I never believed there were Christians who held really nutty faux-biblical beliefs until I came to FR.
I, too, would like to know whether some view certain parts as more or less important, timeless, applicable, optional, or something else. For instance, some people actually believe that the words attributed to Jesus are more important than the rest. (I have no reason to suspect that's what we have here, though.)
Thanks for asking the question, and for the ping.
Maybe time to cool off? I read this whole thread and was a bit surprised by how personal and ugly this exchange with wall has gotten. I'd say how about going and getting a brewsky but you may call me a heathen. :-)
In Christ, Jack.
This off-topic section of the thread has gone completely batty. I am not devoting enough time to it (becuase it is not what the article I posted was intended for). Direct me to the woman in church thread and I'll give it my all.

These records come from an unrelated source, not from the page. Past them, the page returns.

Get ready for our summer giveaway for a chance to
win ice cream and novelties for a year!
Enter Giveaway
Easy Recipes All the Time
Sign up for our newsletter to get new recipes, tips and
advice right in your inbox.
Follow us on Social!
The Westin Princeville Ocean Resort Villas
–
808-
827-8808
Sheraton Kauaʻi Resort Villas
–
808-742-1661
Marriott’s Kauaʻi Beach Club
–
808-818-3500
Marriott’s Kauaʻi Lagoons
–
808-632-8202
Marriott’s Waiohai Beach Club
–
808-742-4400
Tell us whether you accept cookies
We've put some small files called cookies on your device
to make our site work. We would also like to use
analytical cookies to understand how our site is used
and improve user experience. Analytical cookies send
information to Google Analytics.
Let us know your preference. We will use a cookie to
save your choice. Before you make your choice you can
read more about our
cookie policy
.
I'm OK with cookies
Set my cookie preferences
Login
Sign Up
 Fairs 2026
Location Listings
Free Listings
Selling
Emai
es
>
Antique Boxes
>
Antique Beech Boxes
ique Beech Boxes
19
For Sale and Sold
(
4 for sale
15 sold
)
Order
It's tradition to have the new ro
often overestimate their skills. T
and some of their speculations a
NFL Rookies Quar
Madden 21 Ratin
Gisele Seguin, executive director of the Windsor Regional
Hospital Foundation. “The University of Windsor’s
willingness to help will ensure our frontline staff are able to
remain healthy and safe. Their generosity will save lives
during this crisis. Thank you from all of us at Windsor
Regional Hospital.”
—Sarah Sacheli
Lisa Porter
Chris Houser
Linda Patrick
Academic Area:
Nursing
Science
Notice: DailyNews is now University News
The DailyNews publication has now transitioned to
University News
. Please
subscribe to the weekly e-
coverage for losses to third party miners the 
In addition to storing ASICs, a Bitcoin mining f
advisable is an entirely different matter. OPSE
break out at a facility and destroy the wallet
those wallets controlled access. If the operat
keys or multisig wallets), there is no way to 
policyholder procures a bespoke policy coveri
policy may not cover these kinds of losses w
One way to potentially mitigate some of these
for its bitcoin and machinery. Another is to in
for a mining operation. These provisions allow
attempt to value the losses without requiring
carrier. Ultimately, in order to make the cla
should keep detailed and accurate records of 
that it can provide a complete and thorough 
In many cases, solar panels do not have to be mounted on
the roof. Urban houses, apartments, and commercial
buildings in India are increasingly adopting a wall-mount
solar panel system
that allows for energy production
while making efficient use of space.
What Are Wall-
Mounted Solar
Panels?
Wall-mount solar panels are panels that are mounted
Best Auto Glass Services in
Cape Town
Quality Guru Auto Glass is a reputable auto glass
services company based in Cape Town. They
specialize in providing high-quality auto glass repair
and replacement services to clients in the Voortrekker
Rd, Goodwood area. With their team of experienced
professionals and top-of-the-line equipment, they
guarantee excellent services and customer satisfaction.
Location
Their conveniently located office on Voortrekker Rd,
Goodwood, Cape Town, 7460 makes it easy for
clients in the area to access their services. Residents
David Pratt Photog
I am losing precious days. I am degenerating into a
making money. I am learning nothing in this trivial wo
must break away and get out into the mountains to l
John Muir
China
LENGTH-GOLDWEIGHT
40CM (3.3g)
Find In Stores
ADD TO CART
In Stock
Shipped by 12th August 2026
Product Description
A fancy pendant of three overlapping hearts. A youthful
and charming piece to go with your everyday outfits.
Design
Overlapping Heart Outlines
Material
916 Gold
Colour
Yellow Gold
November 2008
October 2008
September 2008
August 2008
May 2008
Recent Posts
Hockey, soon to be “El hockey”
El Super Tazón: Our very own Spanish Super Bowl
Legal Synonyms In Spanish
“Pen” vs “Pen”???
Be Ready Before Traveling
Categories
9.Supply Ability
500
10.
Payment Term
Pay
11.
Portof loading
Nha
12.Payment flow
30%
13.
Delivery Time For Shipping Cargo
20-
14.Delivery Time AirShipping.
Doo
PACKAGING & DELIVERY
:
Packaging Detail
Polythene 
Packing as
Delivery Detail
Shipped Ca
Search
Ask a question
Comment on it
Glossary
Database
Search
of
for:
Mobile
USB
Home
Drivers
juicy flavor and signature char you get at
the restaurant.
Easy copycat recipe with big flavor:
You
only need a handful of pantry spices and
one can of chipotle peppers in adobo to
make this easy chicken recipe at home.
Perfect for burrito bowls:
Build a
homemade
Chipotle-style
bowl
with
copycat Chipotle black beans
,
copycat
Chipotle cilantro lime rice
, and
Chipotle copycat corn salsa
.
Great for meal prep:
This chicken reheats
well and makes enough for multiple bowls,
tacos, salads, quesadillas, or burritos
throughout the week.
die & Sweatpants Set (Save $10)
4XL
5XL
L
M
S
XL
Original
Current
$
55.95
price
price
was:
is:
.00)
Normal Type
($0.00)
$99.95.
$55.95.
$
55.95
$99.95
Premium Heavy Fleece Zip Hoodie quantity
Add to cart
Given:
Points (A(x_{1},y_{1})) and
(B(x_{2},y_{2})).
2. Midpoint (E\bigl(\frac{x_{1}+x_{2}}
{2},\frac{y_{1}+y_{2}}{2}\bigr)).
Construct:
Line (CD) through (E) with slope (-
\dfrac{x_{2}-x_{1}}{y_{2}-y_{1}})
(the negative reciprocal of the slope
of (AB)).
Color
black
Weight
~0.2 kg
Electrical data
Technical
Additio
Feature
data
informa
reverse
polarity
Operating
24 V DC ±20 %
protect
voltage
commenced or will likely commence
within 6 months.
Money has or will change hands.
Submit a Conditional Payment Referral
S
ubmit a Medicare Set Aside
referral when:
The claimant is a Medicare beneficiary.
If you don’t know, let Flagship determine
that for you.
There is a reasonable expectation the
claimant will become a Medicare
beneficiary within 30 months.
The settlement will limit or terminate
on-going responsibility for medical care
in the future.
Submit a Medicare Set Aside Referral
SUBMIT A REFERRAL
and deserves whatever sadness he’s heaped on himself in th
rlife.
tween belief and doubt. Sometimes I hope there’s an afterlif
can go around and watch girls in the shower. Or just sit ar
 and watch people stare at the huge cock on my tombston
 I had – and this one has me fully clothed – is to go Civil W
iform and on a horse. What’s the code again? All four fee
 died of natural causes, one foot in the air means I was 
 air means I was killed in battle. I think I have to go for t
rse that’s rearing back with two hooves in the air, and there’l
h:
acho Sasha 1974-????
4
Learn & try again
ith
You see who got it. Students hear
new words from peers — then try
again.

Hopefully for clarity sake:
When I kneel at the throne of God and he judges me, I am confident of my entry into heaven.
I rely on his grace....completely understanding my sinful nature. I do not mock the sacrifice of our Lord Christ.
You should maybe re-read my posts to gain a better understanding of my position concerning women in the church. Beyond that maybe just let it go as an incomplete thread...judgement is Gods not yours.
If you think you got enough info to label me or call into question my faith...have at it. I'll be your dart board. I got big enough shoulders to handle it.
It's already been 3.5 hours since that post you replied to was posted. You wouldn't be trying to stir it up again, now, would you? ;)
how personal and ugly this exchange with wall has gotten
Should I take that to mean you think any such personal-and-ugliness was overly one-sided?
I'd say how about going and getting a brewsky but you may call me a heathen. :-)
A-ha... I think I get the picture now.
Thanks for sharing, Jack.
So it seems odd and dangerous to me that you are okay with going against the word of God. People sin every day, knowingly and unknowingly. However, I think that a Christian's goal is to ask God to forgive their sin and try not to commit that sin anymore, even though that's impossible. You seem to essentially acknowledge that you're sinning, by going against the word of God, but not repenting for it and are willing to take the chances of what will happen.
I was not judging you, just trying to understand a point of view different from mine and others who had posted. Of course, no one is in any position to judge your sin...remove the plank from your own eye before you try to remove the splinter from your brother's....
If you're okay with your position, fine, it's not my goal to change your mind or tell you I think you're a bad Christian, that's between your heart and God, and my opinion matters not. I was simply looking for an explanation of the quote. However, it seems that if you were truly okay with what you posted, you wouldn't come across as defensive as you do. Perhaps it's a good time to examine what you believe, what God has told you and see if those two things agree? I always appreciate an honest discussion of faith to see if my beliefs hold up to someone else's. Most of the time they do, sometimes I take the opportunity to think about things in a different light, measure them to God's word and massage them to a better agreement with Him. No need to think of it as being a dartboard.
Nutty is in the eye of the beholder!
Thanks for your concern.
You jumped into a heated discussion and came away with an incorrect assessment.